Well, it could be implemented just like mmap(), but you have to make sure
you get the semantics right (that is, making sure that if the file changes
after the read, the memory image *doesn't*. You need to do copy on file
write.
> `write' doesn't benefit in quite the same way. Assume that a page to be
> written starts out zero-mapped (see below for zero-mapping ideas), is
> filled with data, and then written. If this happens only once then it
> is worth using the MMU to share the page with the page-cache. If the
> page is filled again though, it has to be copied (as a copy-on-write
> page) and all you have gained is that the I/O potentially got started
> earlier. Of course, all writes (including NFS) will be delayed in
> future anyway, won't they? :-)
You can do things so that they work with normal Unix semantics, but if done
in special ways you get good speedups. For write you can, as you say, just
make a page-aligned write buffer part of the page cache. The problem then
is that further file writes will change the process's buffer, and if course
you need to make it COWyou need to make it COW.
If you make the write buffer COA, then you will generally get the same effect
as now (that is, the data is copied), except on a page-by-page basis. Also,
if the process is careful not to reuse the buffer (for example, by unmapping
it) then you can get the 0 copy case with just write(). On the other hand,
you can do the same with mmap(), so there's no real benefit in adding all
this mechanism since it still needs special coding to use efficiently.

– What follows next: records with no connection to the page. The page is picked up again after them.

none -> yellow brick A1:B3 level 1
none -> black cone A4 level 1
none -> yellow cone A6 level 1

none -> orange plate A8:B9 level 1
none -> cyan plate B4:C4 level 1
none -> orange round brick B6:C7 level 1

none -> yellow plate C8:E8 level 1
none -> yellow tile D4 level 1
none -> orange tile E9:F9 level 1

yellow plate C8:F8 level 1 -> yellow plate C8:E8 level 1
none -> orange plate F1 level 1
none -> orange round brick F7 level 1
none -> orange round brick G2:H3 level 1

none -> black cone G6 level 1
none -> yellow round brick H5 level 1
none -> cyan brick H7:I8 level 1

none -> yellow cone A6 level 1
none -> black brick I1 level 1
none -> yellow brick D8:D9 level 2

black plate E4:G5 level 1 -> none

> Using the MMU for `write' might be worthwhile anyway, because there are
> special circumstances when the copy can be avoided. Programs which read
> and write about the same amount of data (i.e., file servers) tend to
> read into the same areas they use for writing. Provided `read' is using
> the MMU as well, there is no need for the process to copy the data it
> wrote earlier unless the new write is shorter than the old read. Then
> it is only as much as a page's worth of data.
Interesting idea. On the other hand, are there really things which write
from some memory then read the same thing back?
> If the program knows it isn't interested in the data it just wrote, it
> could issue an alternative `write_and_zero' system call which remaps the
> page and replaces it with a zero-mapped page.
Yes, but you could do the same by using mmap(): mmap(), fill, munmap().
That's standard.
> Apart from that though, how about having the idle task (or a
> low-priority kernel thread) fill out a pool of pre-zeroed pages.
This is often used on systems with non-unified VM/buffer cache. On Linux
this would be a problem because by zeroing pages, you may be throwing away
more useful data. You'd need to have some heuristic which tries to anticipate
demand for zeroed pages without overdoing it and throwing away useful cached
data.
J